[Extracted data entries]
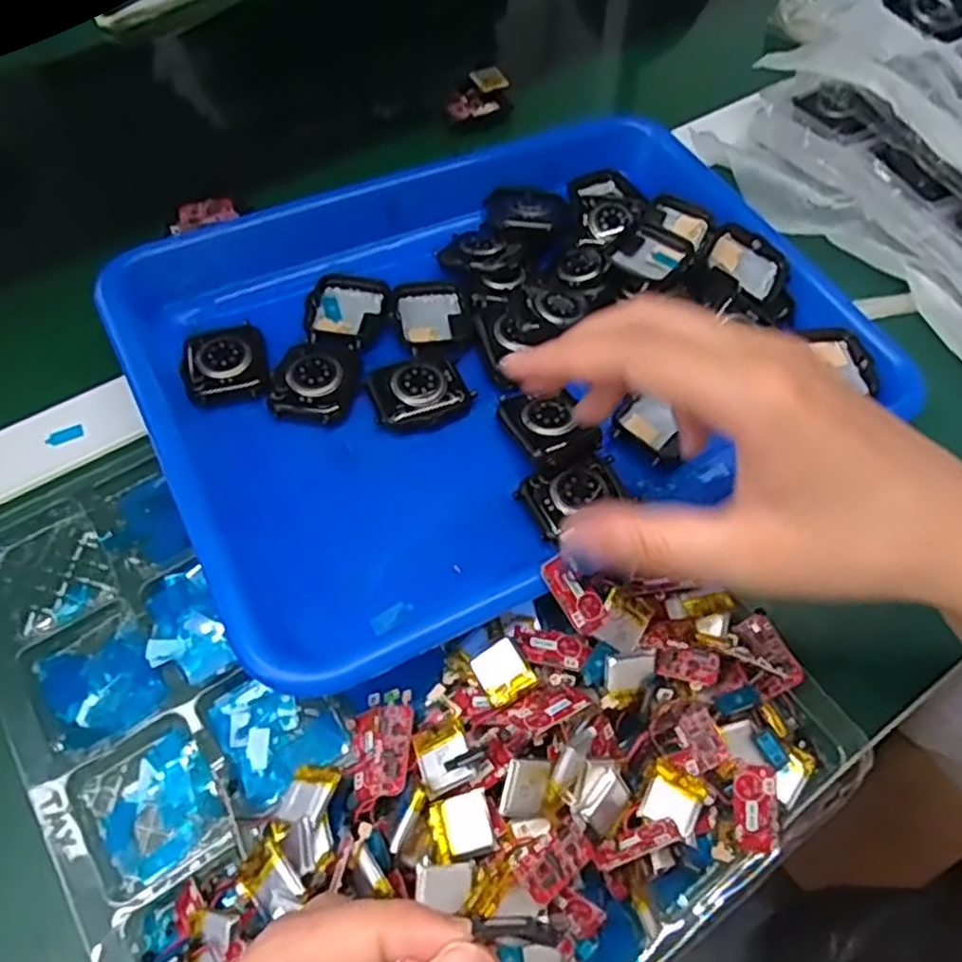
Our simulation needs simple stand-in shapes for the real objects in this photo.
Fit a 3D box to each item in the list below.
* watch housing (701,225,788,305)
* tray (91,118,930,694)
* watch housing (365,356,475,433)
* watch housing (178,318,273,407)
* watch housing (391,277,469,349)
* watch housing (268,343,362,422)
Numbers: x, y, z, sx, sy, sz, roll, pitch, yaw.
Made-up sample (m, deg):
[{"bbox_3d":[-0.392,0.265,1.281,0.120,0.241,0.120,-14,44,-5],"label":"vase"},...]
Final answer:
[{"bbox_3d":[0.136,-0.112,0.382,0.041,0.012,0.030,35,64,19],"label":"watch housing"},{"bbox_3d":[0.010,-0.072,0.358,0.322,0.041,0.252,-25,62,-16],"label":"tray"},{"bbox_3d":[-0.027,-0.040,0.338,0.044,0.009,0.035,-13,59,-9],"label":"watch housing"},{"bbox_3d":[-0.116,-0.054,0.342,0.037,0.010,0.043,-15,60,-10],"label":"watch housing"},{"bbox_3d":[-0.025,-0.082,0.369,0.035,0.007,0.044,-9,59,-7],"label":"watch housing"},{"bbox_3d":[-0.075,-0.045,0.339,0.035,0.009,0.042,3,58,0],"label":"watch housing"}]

--

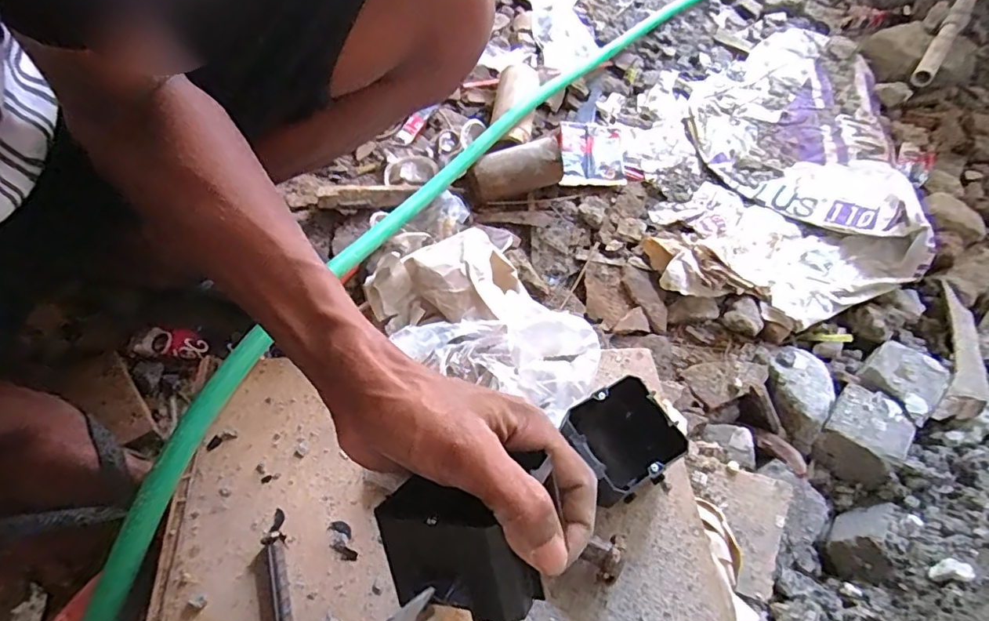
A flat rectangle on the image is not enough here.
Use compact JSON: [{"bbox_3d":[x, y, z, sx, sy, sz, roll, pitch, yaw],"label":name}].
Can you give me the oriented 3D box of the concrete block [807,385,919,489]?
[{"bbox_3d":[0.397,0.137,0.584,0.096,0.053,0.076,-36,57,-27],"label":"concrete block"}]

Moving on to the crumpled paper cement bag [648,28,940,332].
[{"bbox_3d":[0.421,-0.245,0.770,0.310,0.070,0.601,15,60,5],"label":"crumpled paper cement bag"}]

==

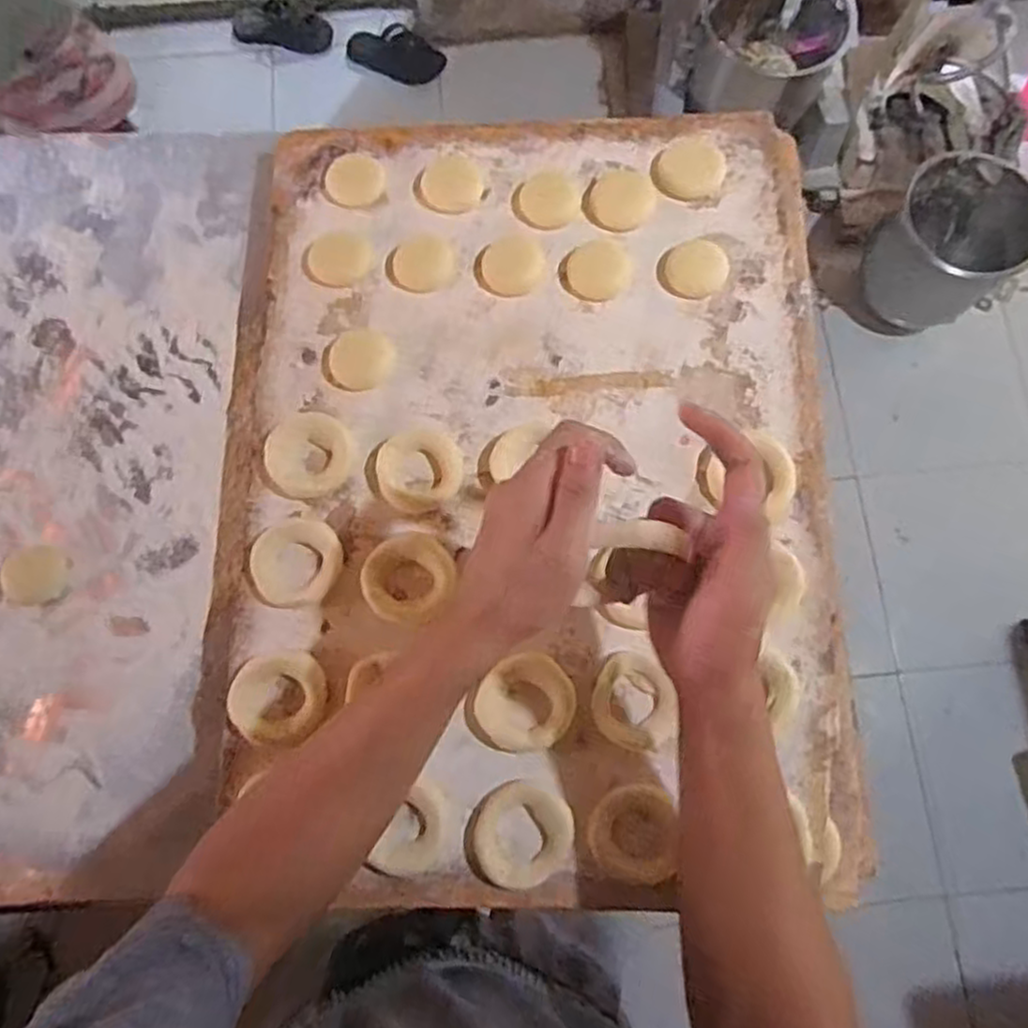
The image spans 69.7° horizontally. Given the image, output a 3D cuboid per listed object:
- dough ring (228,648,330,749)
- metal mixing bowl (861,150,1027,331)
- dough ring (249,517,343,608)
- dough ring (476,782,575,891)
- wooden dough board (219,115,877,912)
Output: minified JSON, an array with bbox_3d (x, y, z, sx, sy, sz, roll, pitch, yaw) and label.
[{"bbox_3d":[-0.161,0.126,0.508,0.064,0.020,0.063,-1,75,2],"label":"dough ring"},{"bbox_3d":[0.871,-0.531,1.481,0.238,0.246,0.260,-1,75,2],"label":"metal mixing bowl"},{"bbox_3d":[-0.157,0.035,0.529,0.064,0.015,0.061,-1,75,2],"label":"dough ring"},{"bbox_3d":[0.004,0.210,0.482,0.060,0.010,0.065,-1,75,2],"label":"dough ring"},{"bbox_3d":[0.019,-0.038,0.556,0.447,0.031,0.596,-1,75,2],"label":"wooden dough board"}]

#### [Task prompt]
The answer should be a single number: how many lines in the records contain "image".

#### [Task result]
2